"Chelf" (pronounced shelf ) stands for CHeck Encodings and Line Feeds.
This utility is used to scan text files for certain conditions, and make corrections where possible. Currently it supports verifying the files are either ASCII, UTF8, or UTF16 (big endian or little endian) - with or without a byte-order mark, or Windows CodePage 1252.
The utility can update line endings to be CRLF (\r\n), CR, or LF, and can also remove extra BOM marks from files (which can occur if files are concatenated). It can also convert between encodings that it understands.
chelf [-dir=<path>] [-recurse[=true|false]] [-lineendings=crlf|cr|lf] -encodings=<ascii|utf8|utf8bom|utf16lebom|utf16bebom|utf16le|utf16be|cp1252>[,..] [-allowExtraBoms[=true|false]] [-includeFiles=<regex>] [-excludeFiles=<regex>] [-fixup[=true|false]] [-fixedSuffix=<suffix>] [-v]

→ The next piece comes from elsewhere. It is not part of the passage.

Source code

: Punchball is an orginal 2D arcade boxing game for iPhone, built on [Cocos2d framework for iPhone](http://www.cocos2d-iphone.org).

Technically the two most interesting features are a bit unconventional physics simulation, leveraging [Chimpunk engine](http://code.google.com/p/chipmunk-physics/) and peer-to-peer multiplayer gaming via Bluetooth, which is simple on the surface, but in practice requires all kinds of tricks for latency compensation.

- dir indicates the directory to scan (default is current directory)
- recurse indicates whether to recurse through subdirectories (default is true)
- linendings indicates the type of line-endings to allow (default is 'crlf')
- encodings is the comma separated list of encodings to support. If not specified, default is "utf8". When fixup is specified, any encoding conversion needed uses the first encoding listed.
- allowExtraBoms will ignore additional byte order marks in files (common if files are concatenated) if set to true (default is false)
- includeFiles contains a regular expression to identify files to include. If not specified, the default is
\.txt$|\.js$|\.css$|\.html$|\.ts$|jakefile$|\.json$|\.cmd$|\.bat$|\.map$
. - excludeFiles contains a regular expression to exclude files. If not specified, the default is
(.*\/)(\..*)\/
(i.e. any folder begining with a ".", such as ".git"). Note paths should use forward slashes as separators - fixup indicates whether to automatically fix the line-endings, encoding, and BOMs in files (default is false)
- fixedSuffix indicates to write the fixed file as a new file with a suffix on the original filename, rather than overwriting the original file
- v indicates to log verbose information to the console during execution
Note: Below assumes the 'chelf' command-line has been registered (via 'npm install' or 'npm link'), else run 'node ./bin/cli.js <args>
' from the Chelf directory.
-
Scan the current directory and all subdirectories to check for only CRLF endings, encodings of UTF-8 with no BOM, and no midfile BOM marks.
chelf
-
Scan the C:\Temp folder only, and for only .js files, change all line-endings to CRLF, remove any extra BOM marks, and ensure all files are UTF8 with no BOM
chelf -dir=C:\Temp -recurse=false -fixup=true "-includeFiles=\.js$"
To compile the utility, the 'jake' build system must be installed ("npm install -g jake").
Then, with the TypeScript compiler (tsc) in your path, and from the root folder of the source run:
jake
To execute the tests run
jake test
All source code is written in TypeScript and stored in subdirectories under the ./src directory. The compiler places the compiled versions of these subdirectories (lib & test) at the top level for execution.
The cli.js file is the exception. This is the command-line wrapper, and requires the she-bang ("#!") on the first line for NPM to run correctly, which TypeScript doesn't recognize. Thus this simple wrapper is written directly in JavaScript in the ./bin directory.
- bin/cli.js Thin NPM wrapper when invoked via the command-line. Runs the main module
- src/lib
- main.ts Main module to be loaded for require('chelf')
- encoding.ts Module to encode/decode various file encodings
- filemanager.ts Module to crawl directories and read/write files
- src/ref
- types.d.ts Declarations for the types used across the utility
- node.d.ts Declarations for the Node API surface area
- src/test
- encodingTests.ts Tests for file encoding/decoding
- fileTests.ts Tests for the directory and file operations
- mainTests.ts Tests for the overall utility